The photography would commence again, this time without the mockery.

There appears to be a new use of the V-sign, particularly around elementary school campuses, and it is really annoying. At least to me. But then again, so much annoys me it might be hard to determine exactly how annoyed I am. Let me explain:

In classrooms and school auditoriums the peace sign is being used as a tool for quieting an assembled group. Or at least it is being used in an attempt to quiet an assembled group, because I can tell you from personal experience it is not terribly effective. It is supposed to be a quiet way to get the attention of the masses and prepare them for the exciting lesson or lecture or assembly to come.

There are two things very wrong with this theory.

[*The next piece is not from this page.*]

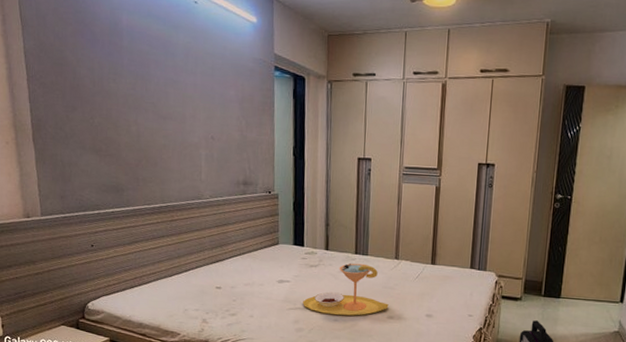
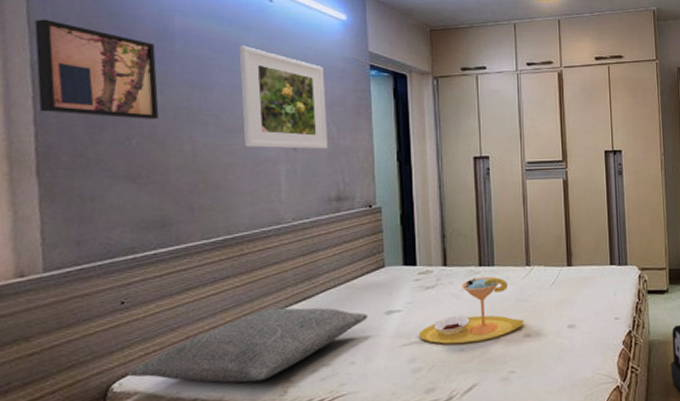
wall art: none [25,13,113,103] -> present [34,19,159,119]
pillow: none [97,265,264,319] -> present [128,307,368,383]
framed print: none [171,43,239,140] -> present [239,45,329,150]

First, when the brown-nosed goody two shoes is flying the salute to her chatty classmates, the clueless one talking to his neighbor or shouting at a friend sitting two groups over has no idea the V is meant for him. He doesn’t even see it happening. He is too busy to notice.

The other dilemma is that on certain occasions the talkative individual is the very one waving the peace sign. “I’m holding up my fingers,” she says, “why are they still talking? Stop talking!” Despite her loud voice and wild gesticulations, the room doesn’t quiet. Certainly she doesn’t.

The irony is palpable. Kind of like Nixon grinning maniacally from the steps of his helicopter. But I digress.

I don’t know when this tradition took hold in modern public education. I know forty years ago we were quiet just because we should be. There was a blurt out every once in a while, and I was known in elementary school for not knowing how to whisper particularly well, but it was a kid or two at a time, not half the class.

And a look from the teacher quickly quelled it.

Now elementary school educators need bells to ring and rain sticks to shake and two fingers to raise to get the attention of their students . . . and loud voices to be heard over the droning of the class when nothing else works. And when things are really going nuts, you can rely on a bunch of oddball students to wave two fingers in the air as if that is going to silence their more rambunctious classmates.

By rambunctious I mean, of course, rude. Impolite. Discourteous. Uncouth. Offensive. And whatever else my thesaurus can throw at them.

They haven’t learned manners, like listening when someone is speaking, so we will wave a peace sign and hope everything works out. Just like it did for the hippies.

Yeah. Good luck with that.

And be careful, boys and girls, that you don’t let that pointer finger wilt, or you’ll be offering a salute of an entirely different order.